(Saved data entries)
=== Begin Enclosure ===

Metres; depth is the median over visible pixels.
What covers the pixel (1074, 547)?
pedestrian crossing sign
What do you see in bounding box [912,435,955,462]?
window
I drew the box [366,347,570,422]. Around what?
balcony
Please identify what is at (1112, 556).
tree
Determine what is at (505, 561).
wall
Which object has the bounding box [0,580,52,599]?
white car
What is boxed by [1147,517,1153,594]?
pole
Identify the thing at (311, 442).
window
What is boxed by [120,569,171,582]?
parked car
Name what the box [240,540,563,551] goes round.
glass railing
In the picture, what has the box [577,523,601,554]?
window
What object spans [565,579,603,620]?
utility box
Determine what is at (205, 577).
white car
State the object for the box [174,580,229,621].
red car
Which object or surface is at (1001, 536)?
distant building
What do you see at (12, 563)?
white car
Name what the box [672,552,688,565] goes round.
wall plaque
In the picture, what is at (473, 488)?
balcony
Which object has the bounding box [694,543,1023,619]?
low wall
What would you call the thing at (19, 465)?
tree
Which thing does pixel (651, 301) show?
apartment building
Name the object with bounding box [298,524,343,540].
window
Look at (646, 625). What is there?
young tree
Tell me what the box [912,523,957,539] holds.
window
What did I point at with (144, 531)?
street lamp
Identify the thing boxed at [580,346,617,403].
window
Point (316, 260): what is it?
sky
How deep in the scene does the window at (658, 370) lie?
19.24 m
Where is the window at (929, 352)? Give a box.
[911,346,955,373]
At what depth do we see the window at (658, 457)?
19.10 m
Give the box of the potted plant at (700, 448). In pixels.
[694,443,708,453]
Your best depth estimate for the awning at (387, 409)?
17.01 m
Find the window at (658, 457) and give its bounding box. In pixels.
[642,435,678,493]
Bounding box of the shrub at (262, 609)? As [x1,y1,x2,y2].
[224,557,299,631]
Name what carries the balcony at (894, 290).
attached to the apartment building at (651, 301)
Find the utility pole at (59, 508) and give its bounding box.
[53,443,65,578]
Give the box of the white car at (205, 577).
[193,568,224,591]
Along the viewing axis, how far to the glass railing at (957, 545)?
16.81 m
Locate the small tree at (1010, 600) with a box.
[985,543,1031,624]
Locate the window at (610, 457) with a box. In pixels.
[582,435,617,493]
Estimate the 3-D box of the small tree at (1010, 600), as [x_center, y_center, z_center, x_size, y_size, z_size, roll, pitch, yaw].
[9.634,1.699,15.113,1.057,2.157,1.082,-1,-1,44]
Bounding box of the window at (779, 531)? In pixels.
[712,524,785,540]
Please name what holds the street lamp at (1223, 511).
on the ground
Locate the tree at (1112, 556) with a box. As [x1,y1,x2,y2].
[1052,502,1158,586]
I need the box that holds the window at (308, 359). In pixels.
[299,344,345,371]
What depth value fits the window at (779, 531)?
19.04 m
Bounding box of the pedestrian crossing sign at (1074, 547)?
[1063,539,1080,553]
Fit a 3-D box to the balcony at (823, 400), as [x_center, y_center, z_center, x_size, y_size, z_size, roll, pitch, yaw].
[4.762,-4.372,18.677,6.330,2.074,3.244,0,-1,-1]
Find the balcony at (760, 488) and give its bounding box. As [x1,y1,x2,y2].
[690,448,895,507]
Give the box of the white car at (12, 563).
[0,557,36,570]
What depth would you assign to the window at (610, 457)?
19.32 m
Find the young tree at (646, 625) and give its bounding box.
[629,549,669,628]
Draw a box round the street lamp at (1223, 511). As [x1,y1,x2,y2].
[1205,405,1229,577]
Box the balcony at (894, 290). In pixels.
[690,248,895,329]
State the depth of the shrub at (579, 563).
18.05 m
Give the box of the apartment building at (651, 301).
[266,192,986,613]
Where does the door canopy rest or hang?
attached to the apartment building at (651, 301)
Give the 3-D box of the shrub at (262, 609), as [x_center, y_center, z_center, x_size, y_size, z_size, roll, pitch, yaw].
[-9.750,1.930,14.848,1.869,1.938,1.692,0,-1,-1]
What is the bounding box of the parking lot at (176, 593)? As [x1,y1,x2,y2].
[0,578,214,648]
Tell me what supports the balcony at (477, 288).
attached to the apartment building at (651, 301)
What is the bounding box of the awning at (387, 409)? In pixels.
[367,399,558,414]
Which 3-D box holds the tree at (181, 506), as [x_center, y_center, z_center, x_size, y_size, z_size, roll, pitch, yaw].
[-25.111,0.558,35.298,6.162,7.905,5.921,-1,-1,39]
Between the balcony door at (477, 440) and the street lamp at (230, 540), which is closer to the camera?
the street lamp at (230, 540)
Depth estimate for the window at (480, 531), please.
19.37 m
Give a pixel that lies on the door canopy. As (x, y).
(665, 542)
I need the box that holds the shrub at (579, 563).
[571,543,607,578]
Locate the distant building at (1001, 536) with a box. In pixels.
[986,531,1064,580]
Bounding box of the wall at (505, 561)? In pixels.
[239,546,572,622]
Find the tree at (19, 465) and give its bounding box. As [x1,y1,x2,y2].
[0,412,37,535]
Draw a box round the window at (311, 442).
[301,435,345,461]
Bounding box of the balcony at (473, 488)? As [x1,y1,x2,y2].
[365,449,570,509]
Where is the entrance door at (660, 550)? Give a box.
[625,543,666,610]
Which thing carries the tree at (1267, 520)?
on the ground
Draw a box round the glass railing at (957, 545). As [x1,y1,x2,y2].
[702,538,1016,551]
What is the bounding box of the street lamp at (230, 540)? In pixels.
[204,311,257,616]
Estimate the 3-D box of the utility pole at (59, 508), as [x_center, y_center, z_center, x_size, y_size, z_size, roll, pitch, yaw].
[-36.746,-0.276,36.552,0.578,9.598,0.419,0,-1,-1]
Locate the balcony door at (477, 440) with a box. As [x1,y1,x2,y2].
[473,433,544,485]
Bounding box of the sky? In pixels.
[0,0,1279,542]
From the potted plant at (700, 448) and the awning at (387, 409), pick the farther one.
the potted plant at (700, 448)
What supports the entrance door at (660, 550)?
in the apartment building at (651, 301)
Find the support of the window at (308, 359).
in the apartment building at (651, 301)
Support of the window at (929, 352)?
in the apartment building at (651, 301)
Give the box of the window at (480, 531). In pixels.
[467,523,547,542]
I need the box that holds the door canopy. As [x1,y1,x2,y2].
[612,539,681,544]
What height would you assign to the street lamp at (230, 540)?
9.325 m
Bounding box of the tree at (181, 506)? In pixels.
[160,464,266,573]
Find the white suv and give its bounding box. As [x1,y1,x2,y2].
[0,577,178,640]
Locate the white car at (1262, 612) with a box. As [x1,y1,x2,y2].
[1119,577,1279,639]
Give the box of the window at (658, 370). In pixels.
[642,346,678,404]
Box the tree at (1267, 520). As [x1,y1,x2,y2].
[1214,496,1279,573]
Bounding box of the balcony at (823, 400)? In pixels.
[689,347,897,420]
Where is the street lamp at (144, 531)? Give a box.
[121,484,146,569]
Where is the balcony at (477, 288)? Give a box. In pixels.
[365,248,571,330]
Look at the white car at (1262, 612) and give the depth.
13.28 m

=== End Enclosure ===

What is needed ▸ The required output is every line from the one with "Give the box of the window at (658, 370)." to the final line of the entries, repeated exactly and with nothing else.

Problem solution ▸
Give the box of the window at (658, 370). In pixels.
[642,346,678,404]
Box the tree at (1267, 520). As [x1,y1,x2,y2].
[1214,496,1279,573]
Bounding box of the balcony at (823, 400)? In pixels.
[689,347,897,420]
Where is the street lamp at (144, 531)? Give a box.
[121,484,146,569]
Where is the balcony at (477, 288)? Give a box. In pixels.
[365,248,571,330]
Look at the white car at (1262, 612) and give the depth.
13.28 m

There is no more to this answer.